Try it
The listing that follows should be copied in full, exactly as written.

(Given data)

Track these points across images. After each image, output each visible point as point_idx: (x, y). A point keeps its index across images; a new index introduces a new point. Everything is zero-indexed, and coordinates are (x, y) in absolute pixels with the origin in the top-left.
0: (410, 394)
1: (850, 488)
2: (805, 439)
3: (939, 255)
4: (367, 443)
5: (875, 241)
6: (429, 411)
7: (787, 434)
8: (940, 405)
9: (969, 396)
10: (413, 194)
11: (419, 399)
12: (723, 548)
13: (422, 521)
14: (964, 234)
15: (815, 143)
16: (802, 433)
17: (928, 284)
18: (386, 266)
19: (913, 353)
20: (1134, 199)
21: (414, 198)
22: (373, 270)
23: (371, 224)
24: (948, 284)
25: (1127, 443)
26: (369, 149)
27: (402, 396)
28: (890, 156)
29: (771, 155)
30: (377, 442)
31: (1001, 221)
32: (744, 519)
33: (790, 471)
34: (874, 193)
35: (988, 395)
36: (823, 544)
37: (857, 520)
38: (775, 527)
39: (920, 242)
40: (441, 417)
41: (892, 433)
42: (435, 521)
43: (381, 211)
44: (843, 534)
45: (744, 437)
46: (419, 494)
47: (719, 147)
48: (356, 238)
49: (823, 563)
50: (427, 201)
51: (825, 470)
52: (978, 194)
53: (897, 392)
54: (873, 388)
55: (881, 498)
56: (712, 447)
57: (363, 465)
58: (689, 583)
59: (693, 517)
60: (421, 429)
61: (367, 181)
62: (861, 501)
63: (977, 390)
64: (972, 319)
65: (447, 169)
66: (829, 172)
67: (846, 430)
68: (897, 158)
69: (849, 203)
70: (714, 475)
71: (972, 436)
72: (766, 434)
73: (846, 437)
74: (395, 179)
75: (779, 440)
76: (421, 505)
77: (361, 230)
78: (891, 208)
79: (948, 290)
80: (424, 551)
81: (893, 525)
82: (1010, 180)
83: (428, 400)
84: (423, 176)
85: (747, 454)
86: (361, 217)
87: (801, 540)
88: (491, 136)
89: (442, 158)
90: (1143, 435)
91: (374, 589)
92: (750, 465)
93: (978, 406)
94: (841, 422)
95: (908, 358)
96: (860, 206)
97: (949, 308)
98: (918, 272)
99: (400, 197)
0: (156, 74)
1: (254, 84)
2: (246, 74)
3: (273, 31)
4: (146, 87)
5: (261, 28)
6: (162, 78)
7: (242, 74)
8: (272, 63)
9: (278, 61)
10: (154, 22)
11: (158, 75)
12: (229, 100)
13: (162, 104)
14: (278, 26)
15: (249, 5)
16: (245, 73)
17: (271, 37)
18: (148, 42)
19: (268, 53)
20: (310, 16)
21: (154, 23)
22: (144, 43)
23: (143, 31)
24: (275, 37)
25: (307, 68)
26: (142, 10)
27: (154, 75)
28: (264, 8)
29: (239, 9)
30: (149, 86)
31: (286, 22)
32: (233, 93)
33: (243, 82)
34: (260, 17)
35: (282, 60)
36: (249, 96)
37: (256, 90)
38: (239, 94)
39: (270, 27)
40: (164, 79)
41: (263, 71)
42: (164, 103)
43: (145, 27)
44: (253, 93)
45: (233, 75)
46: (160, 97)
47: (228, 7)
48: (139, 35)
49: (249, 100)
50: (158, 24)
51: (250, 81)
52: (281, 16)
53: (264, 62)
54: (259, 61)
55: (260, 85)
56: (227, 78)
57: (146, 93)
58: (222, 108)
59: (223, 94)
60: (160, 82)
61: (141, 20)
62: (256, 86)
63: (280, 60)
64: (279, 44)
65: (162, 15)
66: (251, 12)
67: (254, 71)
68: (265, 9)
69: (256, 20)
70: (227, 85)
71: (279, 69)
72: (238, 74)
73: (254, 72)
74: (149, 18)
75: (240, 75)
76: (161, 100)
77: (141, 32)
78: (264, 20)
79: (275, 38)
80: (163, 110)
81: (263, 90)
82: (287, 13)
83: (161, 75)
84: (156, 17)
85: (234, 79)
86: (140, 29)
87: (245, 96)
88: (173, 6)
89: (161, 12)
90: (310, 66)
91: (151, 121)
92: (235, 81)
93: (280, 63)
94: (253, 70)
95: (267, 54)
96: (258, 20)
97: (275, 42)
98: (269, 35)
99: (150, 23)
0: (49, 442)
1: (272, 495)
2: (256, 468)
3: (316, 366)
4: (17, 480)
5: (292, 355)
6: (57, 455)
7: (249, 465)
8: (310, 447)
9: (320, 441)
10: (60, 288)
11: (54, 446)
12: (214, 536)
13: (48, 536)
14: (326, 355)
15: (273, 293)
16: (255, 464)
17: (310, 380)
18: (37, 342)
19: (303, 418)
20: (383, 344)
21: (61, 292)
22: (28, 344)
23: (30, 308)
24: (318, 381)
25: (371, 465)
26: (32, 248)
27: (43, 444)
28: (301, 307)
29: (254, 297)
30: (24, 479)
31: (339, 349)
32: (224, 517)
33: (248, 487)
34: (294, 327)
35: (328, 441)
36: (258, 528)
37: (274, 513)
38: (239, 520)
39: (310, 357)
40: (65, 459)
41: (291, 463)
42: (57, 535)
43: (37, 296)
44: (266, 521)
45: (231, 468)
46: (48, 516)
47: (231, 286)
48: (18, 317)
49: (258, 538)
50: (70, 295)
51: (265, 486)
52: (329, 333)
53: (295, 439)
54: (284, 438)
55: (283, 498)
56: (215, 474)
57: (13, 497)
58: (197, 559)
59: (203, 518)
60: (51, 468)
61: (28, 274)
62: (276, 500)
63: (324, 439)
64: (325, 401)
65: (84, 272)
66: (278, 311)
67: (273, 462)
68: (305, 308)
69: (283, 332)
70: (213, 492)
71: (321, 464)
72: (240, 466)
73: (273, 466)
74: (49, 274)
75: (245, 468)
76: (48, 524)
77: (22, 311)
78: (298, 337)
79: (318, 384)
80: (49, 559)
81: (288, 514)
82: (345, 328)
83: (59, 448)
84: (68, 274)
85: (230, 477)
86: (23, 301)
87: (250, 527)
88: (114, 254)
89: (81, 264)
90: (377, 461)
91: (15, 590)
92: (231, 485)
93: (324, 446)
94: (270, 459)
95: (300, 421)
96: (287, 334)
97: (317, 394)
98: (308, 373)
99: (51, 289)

(End Given data)

Written response
Track these points across images. After each image, output each visible point as point_idx: (x, y). A point keeps its index across images; a new index introduces a new point. Everything is zero-indexed, and coordinates are (x, y) in absolute pixels with the origin in the top-left.
0: (410, 394)
1: (850, 488)
2: (805, 439)
3: (939, 255)
4: (367, 443)
5: (875, 241)
6: (429, 411)
7: (787, 434)
8: (940, 405)
9: (969, 396)
10: (413, 194)
11: (419, 399)
12: (723, 548)
13: (422, 521)
14: (964, 234)
15: (815, 143)
16: (802, 433)
17: (928, 284)
18: (386, 266)
19: (913, 353)
20: (1134, 199)
21: (414, 198)
22: (373, 270)
23: (371, 224)
24: (948, 284)
25: (1127, 443)
26: (369, 149)
27: (402, 396)
28: (890, 156)
29: (771, 155)
30: (377, 442)
31: (1001, 221)
32: (744, 519)
33: (790, 471)
34: (874, 193)
35: (988, 395)
36: (823, 544)
37: (857, 520)
38: (775, 527)
39: (920, 242)
40: (441, 417)
41: (892, 433)
42: (435, 521)
43: (381, 211)
44: (843, 534)
45: (744, 437)
46: (419, 494)
47: (719, 147)
48: (356, 238)
49: (823, 563)
50: (427, 201)
51: (825, 470)
52: (978, 194)
53: (897, 392)
54: (873, 388)
55: (881, 498)
56: (712, 447)
57: (363, 465)
58: (689, 583)
59: (693, 517)
60: (421, 429)
61: (367, 181)
62: (861, 501)
63: (977, 390)
64: (972, 319)
65: (447, 169)
66: (829, 172)
67: (846, 430)
68: (897, 158)
69: (849, 203)
70: (714, 475)
71: (972, 436)
72: (766, 434)
73: (846, 437)
74: (395, 179)
75: (779, 440)
76: (421, 505)
77: (361, 230)
78: (891, 208)
79: (948, 290)
80: (424, 551)
81: (893, 525)
82: (1010, 180)
83: (428, 400)
84: (423, 176)
85: (747, 454)
86: (361, 217)
87: (801, 540)
88: (491, 136)
89: (442, 158)
90: (1143, 435)
91: (374, 589)
92: (750, 465)
93: (978, 406)
94: (841, 422)
95: (908, 358)
96: (860, 206)
97: (949, 308)
98: (918, 272)
99: (400, 197)
0: (156, 74)
1: (254, 84)
2: (246, 74)
3: (273, 31)
4: (146, 87)
5: (261, 28)
6: (162, 78)
7: (242, 74)
8: (272, 63)
9: (278, 61)
10: (154, 22)
11: (158, 75)
12: (229, 100)
13: (162, 104)
14: (278, 26)
15: (249, 5)
16: (245, 73)
17: (271, 37)
18: (148, 42)
19: (268, 53)
20: (310, 16)
21: (154, 23)
22: (144, 43)
23: (143, 31)
24: (275, 37)
25: (307, 68)
26: (142, 10)
27: (154, 75)
28: (264, 8)
29: (239, 9)
30: (149, 86)
31: (286, 22)
32: (233, 93)
33: (243, 82)
34: (260, 17)
35: (282, 60)
36: (249, 96)
37: (256, 90)
38: (239, 94)
39: (270, 27)
40: (164, 79)
41: (263, 71)
42: (164, 103)
43: (145, 27)
44: (253, 93)
45: (233, 75)
46: (160, 97)
47: (228, 7)
48: (139, 35)
49: (249, 100)
50: (158, 24)
51: (250, 81)
52: (281, 16)
53: (264, 62)
54: (259, 61)
55: (260, 85)
56: (227, 78)
57: (146, 93)
58: (222, 108)
59: (223, 94)
60: (160, 82)
61: (141, 20)
62: (256, 86)
63: (280, 60)
64: (279, 44)
65: (162, 15)
66: (251, 12)
67: (254, 71)
68: (265, 9)
69: (256, 20)
70: (227, 85)
71: (279, 69)
72: (238, 74)
73: (254, 72)
74: (149, 18)
75: (240, 75)
76: (161, 100)
77: (141, 32)
78: (264, 20)
79: (275, 38)
80: (163, 110)
81: (263, 90)
82: (287, 13)
83: (161, 75)
84: (156, 17)
85: (234, 79)
86: (140, 29)
87: (245, 96)
88: (173, 6)
89: (161, 12)
90: (310, 66)
91: (151, 121)
92: (235, 81)
93: (280, 63)
94: (253, 70)
95: (267, 54)
96: (258, 20)
97: (275, 42)
98: (269, 35)
99: (150, 23)
0: (49, 442)
1: (272, 495)
2: (256, 468)
3: (316, 366)
4: (17, 480)
5: (292, 355)
6: (57, 455)
7: (249, 465)
8: (310, 447)
9: (320, 441)
10: (60, 288)
11: (54, 446)
12: (214, 536)
13: (48, 536)
14: (326, 355)
15: (273, 293)
16: (255, 464)
17: (310, 380)
18: (37, 342)
19: (303, 418)
20: (383, 344)
21: (61, 292)
22: (28, 344)
23: (30, 308)
24: (318, 381)
25: (371, 465)
26: (32, 248)
27: (43, 444)
28: (301, 307)
29: (254, 297)
30: (24, 479)
31: (339, 349)
32: (224, 517)
33: (248, 487)
34: (294, 327)
35: (328, 441)
36: (258, 528)
37: (274, 513)
38: (239, 520)
39: (310, 357)
40: (65, 459)
41: (291, 463)
42: (57, 535)
43: (37, 296)
44: (266, 521)
45: (231, 468)
46: (48, 516)
47: (231, 286)
48: (18, 317)
49: (258, 538)
50: (70, 295)
51: (265, 486)
52: (329, 333)
53: (295, 439)
54: (284, 438)
55: (283, 498)
56: (215, 474)
57: (13, 497)
58: (197, 559)
59: (203, 518)
60: (51, 468)
61: (28, 274)
62: (276, 500)
63: (324, 439)
64: (325, 401)
65: (84, 272)
66: (278, 311)
67: (273, 462)
68: (305, 308)
69: (283, 332)
70: (213, 492)
71: (321, 464)
72: (240, 466)
73: (273, 466)
74: (49, 274)
75: (245, 468)
76: (48, 524)
77: (22, 311)
78: (298, 337)
79: (318, 384)
80: (49, 559)
81: (288, 514)
82: (345, 328)
83: (59, 448)
84: (68, 274)
85: (230, 477)
86: (23, 301)
87: (250, 527)
88: (114, 254)
89: (81, 264)
90: (377, 461)
91: (15, 590)
92: (231, 485)
93: (324, 446)
94: (270, 459)
95: (300, 421)
96: (287, 334)
97: (317, 394)
98: (308, 373)
99: (51, 289)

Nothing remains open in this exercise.